| WHAT THIS TASK INVOLVES |
Below are the entries; return every line among them that holds the word "คณะประสานเส".

| DATA FOR ANALYSIS |
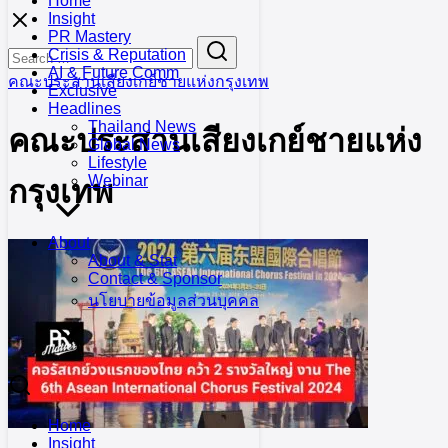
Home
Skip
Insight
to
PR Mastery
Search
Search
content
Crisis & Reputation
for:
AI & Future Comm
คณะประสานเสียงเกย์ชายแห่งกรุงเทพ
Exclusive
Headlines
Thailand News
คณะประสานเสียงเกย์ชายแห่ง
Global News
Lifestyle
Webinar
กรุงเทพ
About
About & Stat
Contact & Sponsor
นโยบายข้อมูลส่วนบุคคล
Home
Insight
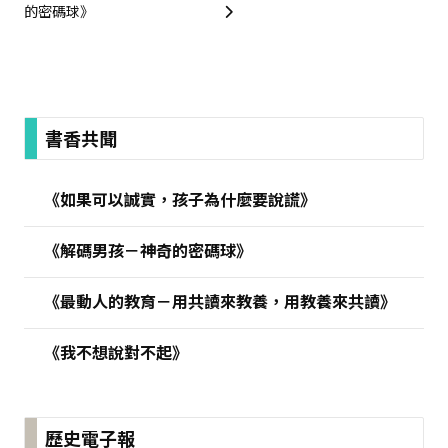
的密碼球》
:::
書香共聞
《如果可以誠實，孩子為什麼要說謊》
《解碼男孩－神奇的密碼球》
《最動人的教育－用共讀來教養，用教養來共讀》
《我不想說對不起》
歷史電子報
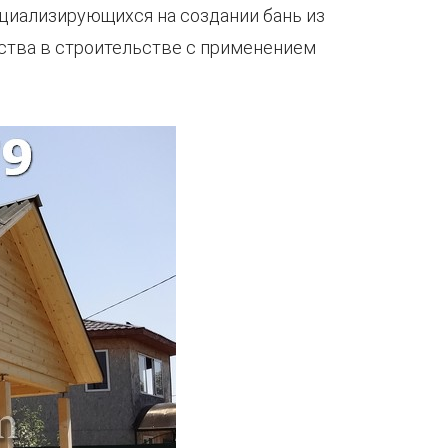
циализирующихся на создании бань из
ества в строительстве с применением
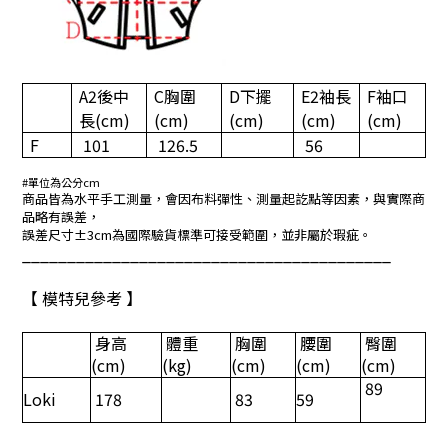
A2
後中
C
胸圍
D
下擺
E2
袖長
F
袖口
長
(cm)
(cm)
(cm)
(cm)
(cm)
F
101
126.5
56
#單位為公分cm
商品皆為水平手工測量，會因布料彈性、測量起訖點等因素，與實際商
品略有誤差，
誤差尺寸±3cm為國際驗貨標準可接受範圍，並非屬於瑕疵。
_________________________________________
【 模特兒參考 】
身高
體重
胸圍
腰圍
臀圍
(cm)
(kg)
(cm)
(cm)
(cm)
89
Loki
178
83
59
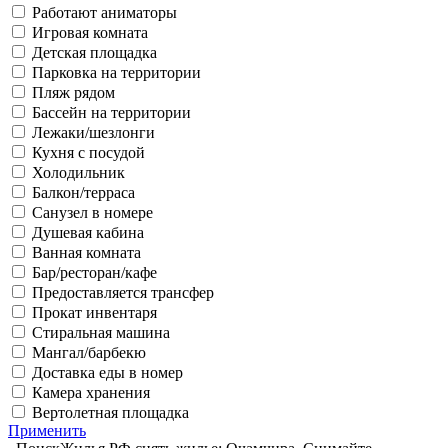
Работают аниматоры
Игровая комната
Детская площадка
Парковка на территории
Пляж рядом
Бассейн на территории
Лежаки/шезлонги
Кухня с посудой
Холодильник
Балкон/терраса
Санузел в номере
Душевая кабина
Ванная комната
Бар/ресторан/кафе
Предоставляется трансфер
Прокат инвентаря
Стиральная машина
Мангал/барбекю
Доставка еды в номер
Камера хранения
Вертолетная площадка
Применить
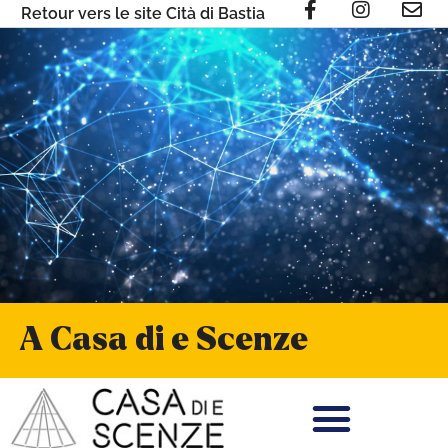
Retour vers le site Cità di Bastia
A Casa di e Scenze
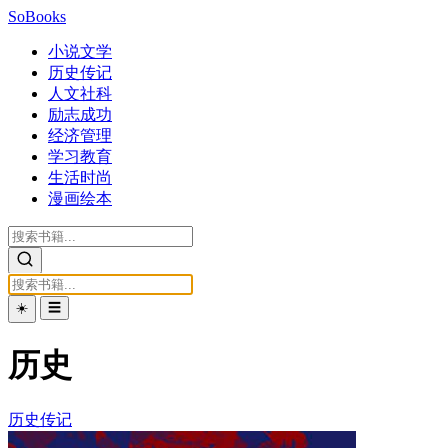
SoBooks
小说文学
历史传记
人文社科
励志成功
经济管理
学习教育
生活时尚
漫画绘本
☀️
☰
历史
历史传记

| WRITTEN SOLUTION |
คณะประสานเสียงเกย์ชายแห่งกรุงเทพ
คณะประสานเสียงเกย์ชายแห่ง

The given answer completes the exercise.